§ **PAGE EXTRACT**:
----------

Thursday, Jan 13, 2005 at 22:24
You would be better off to buy a proper 12v switchmode power supply for the laptop, much more efficient, uses less power and there are no 240v leads running in the car. 240v can kill !!!!
There are generic 'Kerio' brand power supplies available from the likes of Jaycar, Dick Smith etc if your laptop manufacturer doesn't make one.
As far as DVD's go a better and cheaper option may be to but a designated DVD player available from lot's of places now in the $4-500 or cheaper range, sall enough to tuck away out of sight when parked.
AnswerID: 92882

Follow Up By: Member - Rohan - Friday, Jan 14, 2005 at 16:48

Friday, Jan 14, 2005 at 16:48
I notice DSE are now selling a dual screen (2 separate 6.5" screens that mount over the front seat headrests) portable DVD player for around the $500. With the second screen so both kiddies have their own directly in front, it may well better than a laptop.
FollowupID: 352076

Reply By: David Au - Thursday, Jan 13, 2005 at 22:56

Thursday, Jan 13, 2005 at 22:56
A pure sine wave is normally better and my preference. Depends on the switch mode power supply that comes with your laptop. Refer the previous post about getting hot. I would not use a modified sine wave on that type of gear.

150w inverter like the excellent Jaycar sine wave 150w unit $220.00

I would not buy a second battery for the laptop. They don't last as it is and they are expensive for what they are.

The 12v adaptors like the Kerio from DSE are good - HOWEVER you need to check carefully they have sufficient capacity. The newer more powerful laptops take a reasonable amount of power. For my midrange daylight screen Toshiba nobody makes a 12vDC adaptor. Consequently I power my Toshiba from a Jaycar 150w sine wave inverter. Buy a decent power socket like the 16mm DIN plug and socket while you are at Jaycar. The cigarette lighter plug is NOT suitable.

----------

§ **TASK INSTRUCTIONS**:
a - In the forum thread about powering a laptop in a car, what price is given for the Jaycar sine wave 150w inverter?
b - Carry on the forum thread about powering a laptop in a car, picking up right after its final sentence.

§ **DATA UNDER STUDY**:
----------

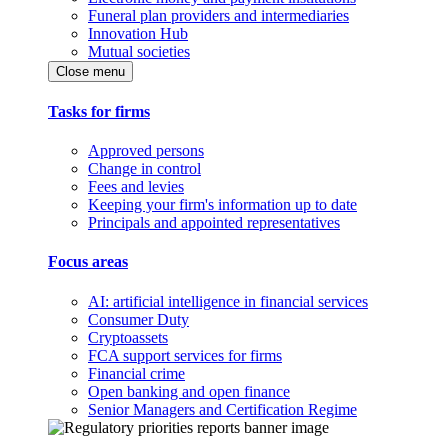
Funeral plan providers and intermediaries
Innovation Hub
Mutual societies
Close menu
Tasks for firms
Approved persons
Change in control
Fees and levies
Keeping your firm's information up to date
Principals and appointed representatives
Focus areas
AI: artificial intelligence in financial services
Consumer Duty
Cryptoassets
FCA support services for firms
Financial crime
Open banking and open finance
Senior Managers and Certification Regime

----------

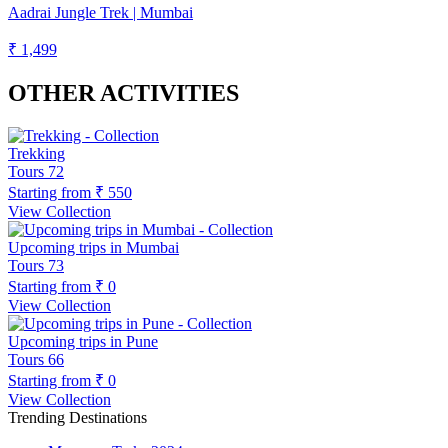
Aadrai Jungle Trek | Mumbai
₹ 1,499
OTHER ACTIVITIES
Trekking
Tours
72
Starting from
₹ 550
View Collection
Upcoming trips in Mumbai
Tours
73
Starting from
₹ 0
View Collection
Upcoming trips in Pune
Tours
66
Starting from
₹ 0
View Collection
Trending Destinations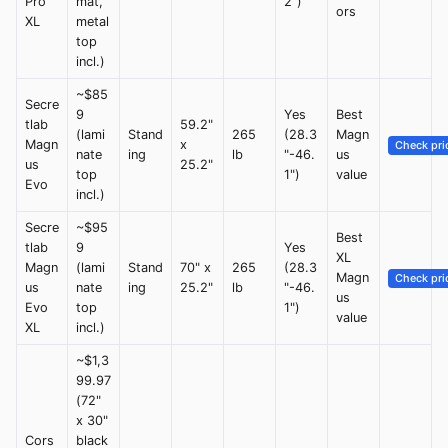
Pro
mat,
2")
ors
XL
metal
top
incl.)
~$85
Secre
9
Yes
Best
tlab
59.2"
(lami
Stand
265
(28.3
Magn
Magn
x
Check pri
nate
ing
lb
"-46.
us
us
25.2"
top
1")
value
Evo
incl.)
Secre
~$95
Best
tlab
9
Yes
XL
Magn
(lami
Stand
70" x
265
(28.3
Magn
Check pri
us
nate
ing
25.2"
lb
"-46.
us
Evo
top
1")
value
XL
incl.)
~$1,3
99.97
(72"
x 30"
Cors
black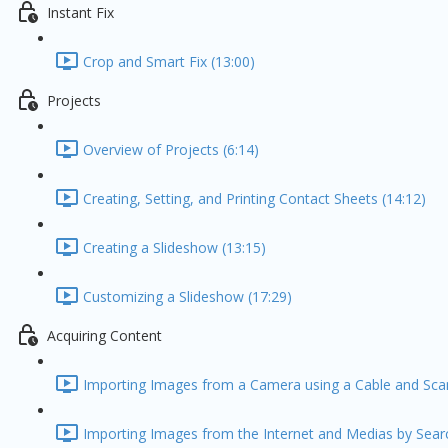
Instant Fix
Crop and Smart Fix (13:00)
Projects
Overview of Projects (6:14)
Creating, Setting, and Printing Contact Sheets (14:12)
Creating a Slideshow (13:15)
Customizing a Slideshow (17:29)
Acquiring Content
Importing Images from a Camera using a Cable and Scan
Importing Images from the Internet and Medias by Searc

----------

§ **ANSWERS TO THE EXERCISE**:
a - $220.00

b -
AnswerID: 92887

Reply By: Member - Melissa - Thursday, Jan 13, 2005 at 23:10

Thursday, Jan 13, 2005 at 23:10
We're running an NEC Versa M400 laptop off a Digitor 300W modified sine wave inverter from Dick Smith, cost about $120. Spoke at length to DSE and Jaycar about our requirements and both recommended the 300W modified sine wave for our purposes and all I can say is it works perfectly for us. We use the laptop to download pics, GPS data, type up our trip journal and even watch the occasional DVD.

We also have the Kerio 12V unit that others have recommended and this worked fine for our old laptop but unfortunately won't run the new NEC. This cost about $95 so not much cheaper than the inverter.

In the end we decided to go with an inverter rather than buy another dedicated 12V gadget for the laptop as we're sick of continually buying new 12V adaptors everytime we purchase a new phone, camera etc. The beauty of the invertor is that it can be used for other things, not just the laptop. We are now able to recharge mobile phone batteries, digi camera etc. However, remember with an inverter you are dealing with 240V so care must be taken - keep it out of reach of the kidlets.

Hope this helps.

:o) Melissa
AnswerID: 92894

Follow Up By: Member - Rohan - Friday, Jan 14, 2005 at 16:44

Friday, Jan 14, 2005 at 16:44
I'm with Melissa on this one, and have a the same set-up for the same reasons.

Pure sine wave would be marinally safer for those overly sensitive gadgets but we were advised the cheaper, modified sine wave was perfectly safe and we haven't suffered any problems in the past 2 years.
FollowupID: 352074

Reply By: V8Diesel - Thursday, Jan 13, 2005 at 23:34

Thursday, Jan 13, 2005 at 23:34
Not an inverter answer I'm afraid, but I bought a 12V adaptor for inside the car and also a 'gel cell' 12V 7A rechargable battery for outdoor operation. One size of these batteries fit nicely into a small, black cordura bag with enough room to fit a 12V cigarette lighter socket in the side pocket. Cheap as chips and runs the laptop for ages.
AnswerID: 92901

Reply By: Willem - Friday, Jan 14, 2005 at 01:15

Friday, Jan 14, 2005 at 01:15
If you want more answers than you need to your question go and do an ARCHIVE SEARCH on the forum page. Your question has been asked 1000's of times during the past 4 years. Good luck.
AnswerID: 92921

Reply By: hl - Friday, Jan 14, 2005 at 07:08

Friday, Jan 14, 2005 at 07:08

We have run 2 Toshiba laptops simultanoeously of an older Jaycar 200W inverter and it works fine (modified square wave type).
One thing you should keep in mind if you decide to purchase a 12V adaptor instead of going the inverter route. Some of the multi voltage units can be fairly easily set to the wrong voltage and you may end up cooking your laptop. I have seen it happen to a friends! They also can get quite hot and fry themselves if left under a seat or somewhere with insufficient ventilation.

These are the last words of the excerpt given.